Расшнуровав, он выгреб из контейнера плотно упакованный новенький рюкзак из прочного легкого авизента, из рюкзака достал цветастый мягкий мешок с туго спелёнатым спальником, чтобы было на чем сидеть, это было главное. Чехол спального мешка выглядел до предела поношенным, сам застиранный спальник смотрелся не лучше, его самодельные стеганные авизентовые недра были аккуратно и со знанием дела выложены густой теплой собачьей шерстью, чесаной с кавказской овчарки не один сезон, прострочены и перехвачены в местах стыков шелковой нитью: он неоднократно уже проходил испытания в неблагоприятных условиях горного климата, давал при случае возможность спать под открытым небом, не сырел, не сбивался, легко перестраивался при большой необходимости системой лямок и зажимов в еще один вместительный рюкзак и вообще служил предметом гордости. Подтащив ближе к рюкзаку валявшуюся неподалеку сухую разлапистую ветвь и расположившись, Гонгора достал с бедра нож, извлек на свет чуть подкопченный на дне алюминиевый котелок, кружку с деревянной ложкой, банку рисовой каши без мяса, банку отличной голландской тушенки, сгущенку, бумажный пакет сухариков, полиэтиленовый пакет шоколадных конфет, распечатав, положил одну в рот, ухватил удобнее в руке нож и, не теряя времени, принялся за работу.
Все же это особый случай в практике нашей стаи, подумал он. Все-таки я вырвался.
Не покидало смутное, не очень внятное неприятное ощущение.
На картине любимого живописца по-прежнему имели место и пиршество красок, и законченность общей композиции, не до конца осознанное еще неудовольствие вызывал лишь небольшой дискомфорт. Некий элемент несуразности. Несуразность вкралась на цыпочках, как напоминание, как взгляд другого мира, совсем неслышно, тихо, возможно, она была здесь всегда. Словно что-то легкой соринкой начинало беспокоить глаз, и всё как будто оставалось прежним, всё сохраняло статику полубессознательной поступи, но чего-то вроде бы уже не хватало. Словно злая усмешка жестокого художника оставила натюрморт без имени и без тени сиротливо жаться к свету там, где тень, конечно, необходима; вот уже здесь тень смотрела в совсем ненужную ей сторону, и то, что трепетно воспринималось как полный мягкого изящества наклон беззащитной девичьей шейки на неувядающем фоне вечера, в действительности оказывалось крупным профилем безгубого рта восьмидесятилетней старухи. Сознание еще задумчиво топталось на краю покоя, но спина давно уже тихо ныла, словно чувствуя забытую не запертую дверь.

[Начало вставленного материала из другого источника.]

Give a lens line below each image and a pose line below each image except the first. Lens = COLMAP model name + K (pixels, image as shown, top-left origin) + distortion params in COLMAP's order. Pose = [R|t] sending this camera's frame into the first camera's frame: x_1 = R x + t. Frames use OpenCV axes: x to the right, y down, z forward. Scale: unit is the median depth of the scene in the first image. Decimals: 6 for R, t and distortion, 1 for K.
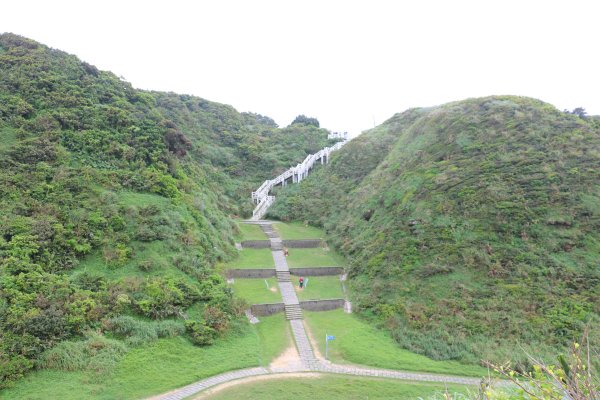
lens RADIAL K [[490.5, 0, 300.0], [0, 490.5, 200.0], [0, 0, 1]] dist [-0.177427, 0.153974]
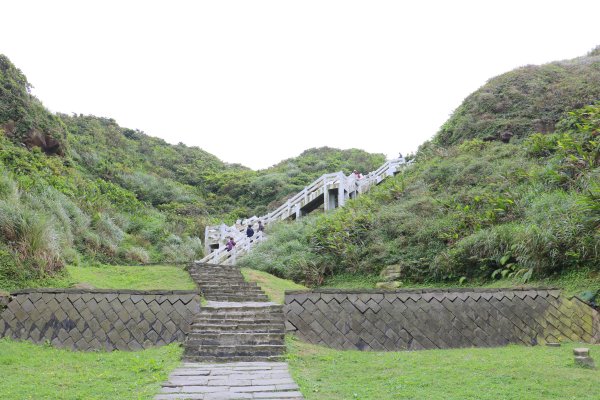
lens RADIAL K [[490.5, 0, 300.0], [0, 490.5, 200.0], [0, 0, 1]] dist [-0.177427, 0.153974]
pose [[0.999370, -0.011055, -0.033728, -0.020494], [-0.001192, 0.939272, -0.343172, 0.079979], [0.035473, 0.342996, 0.938667, 0.657919]]
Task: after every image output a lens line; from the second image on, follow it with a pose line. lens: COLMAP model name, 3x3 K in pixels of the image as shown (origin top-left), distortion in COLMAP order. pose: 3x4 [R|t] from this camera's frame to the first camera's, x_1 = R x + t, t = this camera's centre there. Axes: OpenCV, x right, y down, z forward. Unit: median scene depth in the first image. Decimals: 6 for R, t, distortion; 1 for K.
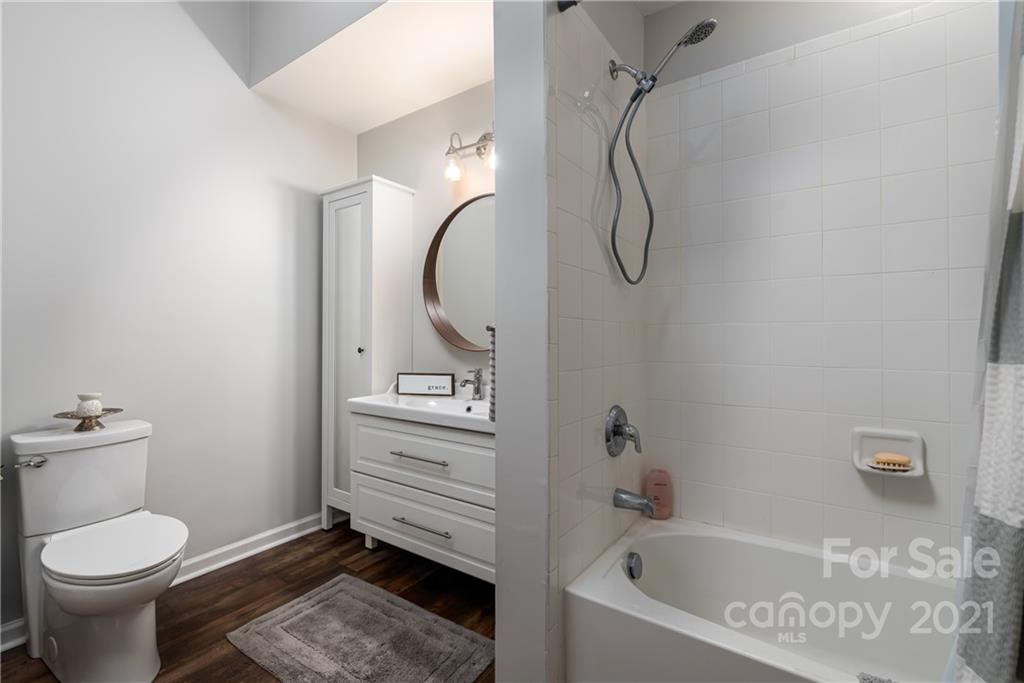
lens RADIAL K [[450.4, 0, 502.5], [0, 450.4, 331.7], [0, 0, 1]] dist [0.001550, 0.000074]
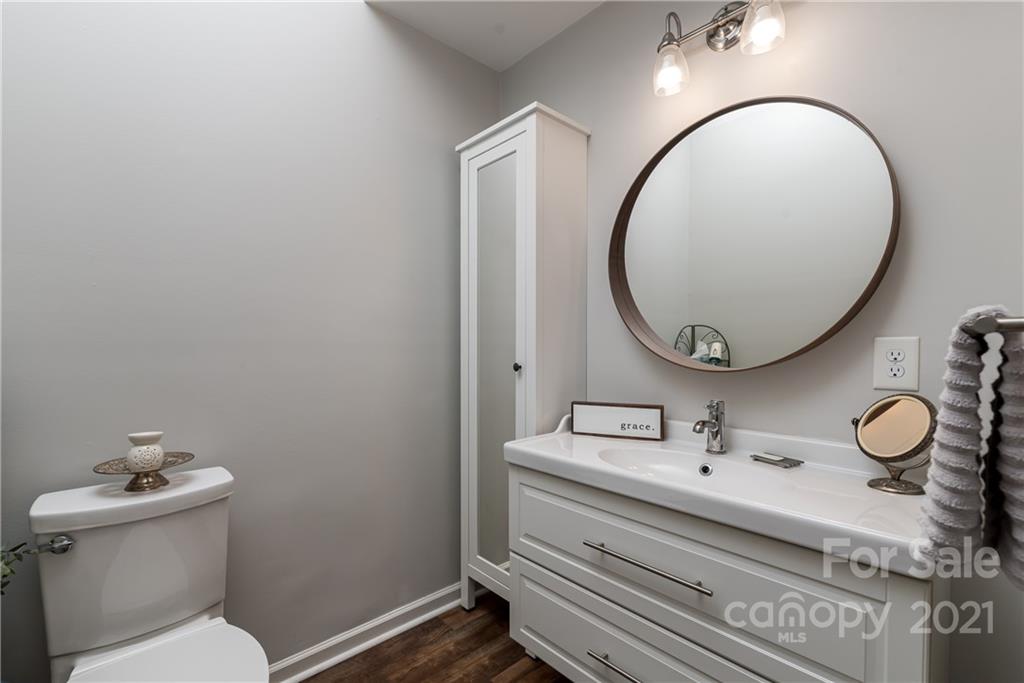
lens RADIAL K [[450.4, 0, 518.6], [0, 450.4, 348.3], [0, 0, 1]] dist [0.001550, 0.000074]
pose [[0.978325, -0.001300, -0.207071, -0.175893], [0.004438, 0.999882, 0.014692, 0.002675], [0.207028, -0.015292, 0.978216, 0.341020]]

Гонгора поплевал на кончики пальцев, вернул свой острый блистающий светом кукри на бедро, бросил взгляд вверх, желая по верхушкам деревьев определить изменение ветра, снял, осторожно подцепив на сучок, закипевший котелок и прислушался. Птицы молчали.
Ветра не было вовсе.
Полускрытый во влажной тени высокой травы, за пустой каменистой отмелью под прикрытием леса уже неопределенное время неслышно присутствовал – пушистый серебристый хвост в землю – сильный лохматый зверь, седой кербер, могучий и угрюмый, с потемнелой пепельной шкурой, развитой грудью, плотно сомкнутыми губами, сосредоточенной угольно-черной мордой и налипшими к пушистой хищной щеке опилками. Холодно уставившись сквозь листву мертвенно горящими зелеными зрачками, он наблюдал берег и на нем еле дышащий костер. Широко расставленные мощные с тяжелой поступью лапы, заросшие до локтя курчавой жесткой шерстью, прошедшие испытания не на одной горной тропе, выдавали спокойное ожидание и, по всему, всегда были готовы к эффективной атаке. Зверь чем-то напоминал полутемный профиль танка на отдыхе. Наверное, скучающим спокойствием и знанием того, что если задача имеет решение, то тогда беспокоиться не о чем.
Он не отреагировал никак, наблюдая за сидевшей у огня полуголой фигурой, когда, вынырнув из зарослей папоротника, на голых камнях озерного берега показались две другие в подпоясанных походных комбинезонах грязно-болотного цвета.
Один, тот, что пониже и постарше, сухощавый, весьма, чувствовалось, выносливый еще и подвижный мужчина, привычный к законам леса и любым его поворотам, обладатель обветренного лица, чуть скуластых заросших редкой щетиной коричневых щек и повадок вынужденно тренированного человека, вышагивал, держась самой воды, звучно гремя прибрежной галькой, не поднимая лица; он собирал морщинки в уголках глумливых глаз и особенно не спешил.